Let's start with the summary:

==7682== LEAK SUMMARY:
==7682==    definitely lost: 48 bytes in 2 blocks
==7682==    indirectly lost: 1,128 bytes in 44 blocks
==7682==      possibly lost: 0 bytes in 0 blocks
==7682==    still reachable: 4,096 bytes in 1 blocks
==7682==         suppressed: 88 bytes in 1 blocks

You have two blocks of allocated memory which are not accessible through any pointers. That means that somewhere in the program, you malloc them and at some later point you totally forget about them. Those are bad memory leaks. You need to review your logic in order to keep a handle on these blocks, or to free them sooner in the program life. I'm unsure about indirectly lost, I'd say you don't have direct handles to your blocks, but you have pointers to structures that owns handles to the blocks. Those memory leaks can be mitigated by freeing the pointers in the structures before exit. I don't know about "possibly lost" and never had one with valgrind. "still reachable" are good memory leaks, ie at the point where valgrind crashed, you did not freed the still reachable block, but you have a pointer to it and you can easily add a call to free that pointer and solve the memory leak.

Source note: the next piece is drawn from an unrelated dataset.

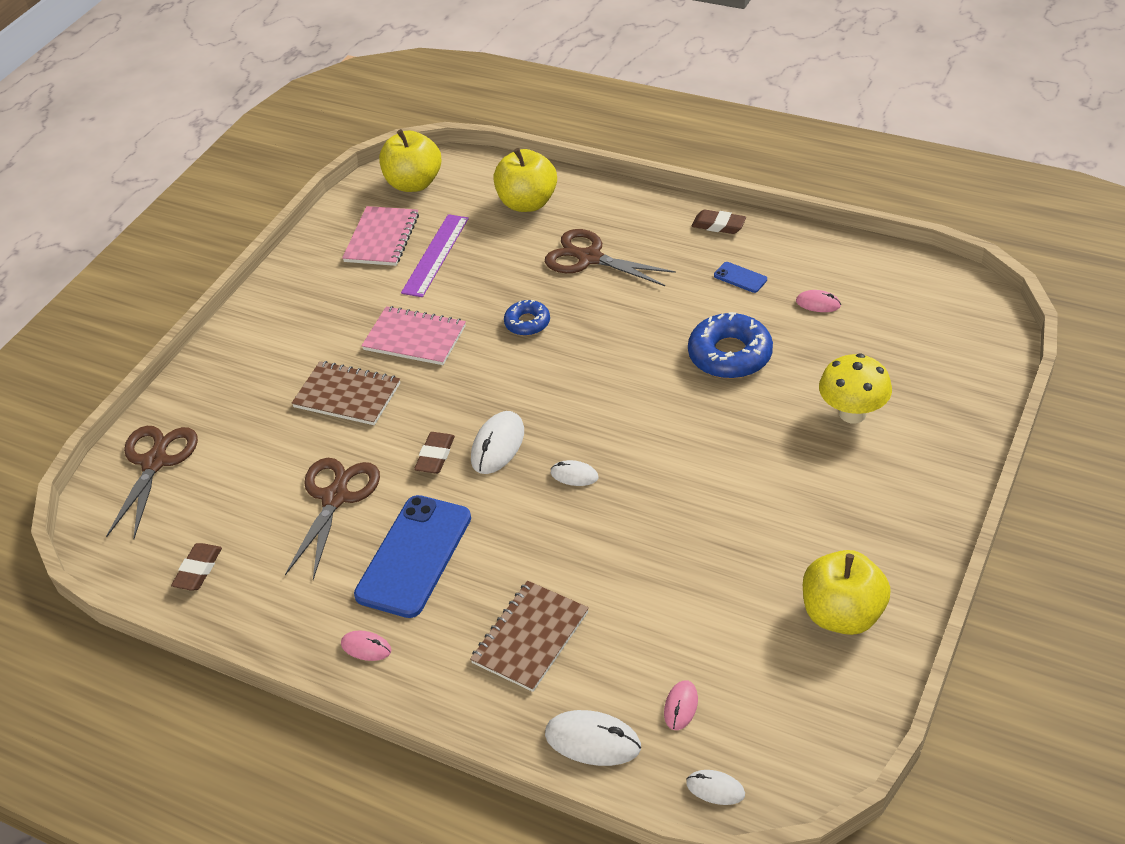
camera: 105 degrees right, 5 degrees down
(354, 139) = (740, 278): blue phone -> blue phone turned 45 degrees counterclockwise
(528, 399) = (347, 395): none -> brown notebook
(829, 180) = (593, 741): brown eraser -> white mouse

The two call stacks show you the malloc that are result in memory leaks, minus the "still reachable" leaks (to see them, you must add the options --leak-check-full --show-reachable=yes to your valgrind invocation.

Note 2: Avoid function names like destroyallhashmap (hard to read) or destroyrelation2 (numbered). Prefer destroy_all_hashmap or the less usual (in C) destroyAllHashmap and avoid numbering your functions. Similarly, avoid variable names like nnew, but use semantically sensible variable names.